Among the records below, find each line containing the word "Invías" and copy it.
··· INPUT RECORDS ···
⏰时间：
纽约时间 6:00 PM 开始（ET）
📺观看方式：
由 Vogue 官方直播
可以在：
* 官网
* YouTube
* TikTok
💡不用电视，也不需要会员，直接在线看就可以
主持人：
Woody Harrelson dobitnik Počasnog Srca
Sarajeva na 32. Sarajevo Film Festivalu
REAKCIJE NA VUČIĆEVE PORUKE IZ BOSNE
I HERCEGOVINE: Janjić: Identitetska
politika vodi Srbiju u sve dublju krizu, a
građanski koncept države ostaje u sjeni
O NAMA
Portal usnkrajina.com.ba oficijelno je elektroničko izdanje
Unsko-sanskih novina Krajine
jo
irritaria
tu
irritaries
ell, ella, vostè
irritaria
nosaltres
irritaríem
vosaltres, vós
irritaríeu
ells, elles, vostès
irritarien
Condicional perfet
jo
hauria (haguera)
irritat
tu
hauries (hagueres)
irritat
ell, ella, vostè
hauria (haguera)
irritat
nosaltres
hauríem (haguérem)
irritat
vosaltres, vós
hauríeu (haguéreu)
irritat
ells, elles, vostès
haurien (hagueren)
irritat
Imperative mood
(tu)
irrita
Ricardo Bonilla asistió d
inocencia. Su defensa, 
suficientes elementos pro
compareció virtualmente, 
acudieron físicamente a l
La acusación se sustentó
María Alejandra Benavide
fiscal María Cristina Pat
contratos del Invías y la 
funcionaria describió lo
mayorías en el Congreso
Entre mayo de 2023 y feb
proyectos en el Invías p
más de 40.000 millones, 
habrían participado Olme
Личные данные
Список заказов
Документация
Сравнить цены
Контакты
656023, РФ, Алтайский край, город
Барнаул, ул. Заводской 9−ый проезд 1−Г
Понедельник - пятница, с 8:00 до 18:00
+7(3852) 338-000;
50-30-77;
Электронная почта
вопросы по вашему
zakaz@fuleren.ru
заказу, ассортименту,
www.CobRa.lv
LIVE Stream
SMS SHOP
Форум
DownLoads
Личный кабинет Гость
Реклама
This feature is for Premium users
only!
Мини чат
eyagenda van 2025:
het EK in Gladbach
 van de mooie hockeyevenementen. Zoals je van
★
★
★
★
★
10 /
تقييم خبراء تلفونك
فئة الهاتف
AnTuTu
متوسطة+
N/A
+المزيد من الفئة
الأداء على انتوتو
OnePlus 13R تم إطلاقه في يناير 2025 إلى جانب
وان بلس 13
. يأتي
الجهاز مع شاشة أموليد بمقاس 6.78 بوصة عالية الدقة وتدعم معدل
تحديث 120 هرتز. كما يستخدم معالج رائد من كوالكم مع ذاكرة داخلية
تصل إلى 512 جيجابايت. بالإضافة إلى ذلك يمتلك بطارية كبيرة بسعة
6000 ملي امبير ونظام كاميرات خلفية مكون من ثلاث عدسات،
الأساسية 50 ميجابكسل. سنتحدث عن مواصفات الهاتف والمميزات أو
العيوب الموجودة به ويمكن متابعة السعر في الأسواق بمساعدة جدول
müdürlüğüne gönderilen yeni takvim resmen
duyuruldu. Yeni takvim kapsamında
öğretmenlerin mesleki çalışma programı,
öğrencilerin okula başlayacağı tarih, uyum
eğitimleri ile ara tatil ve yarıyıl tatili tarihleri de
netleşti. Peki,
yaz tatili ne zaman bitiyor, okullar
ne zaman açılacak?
···
▶ WRITTEN SOLUTION
contratos del Invías y la 
proyectos en el Invías p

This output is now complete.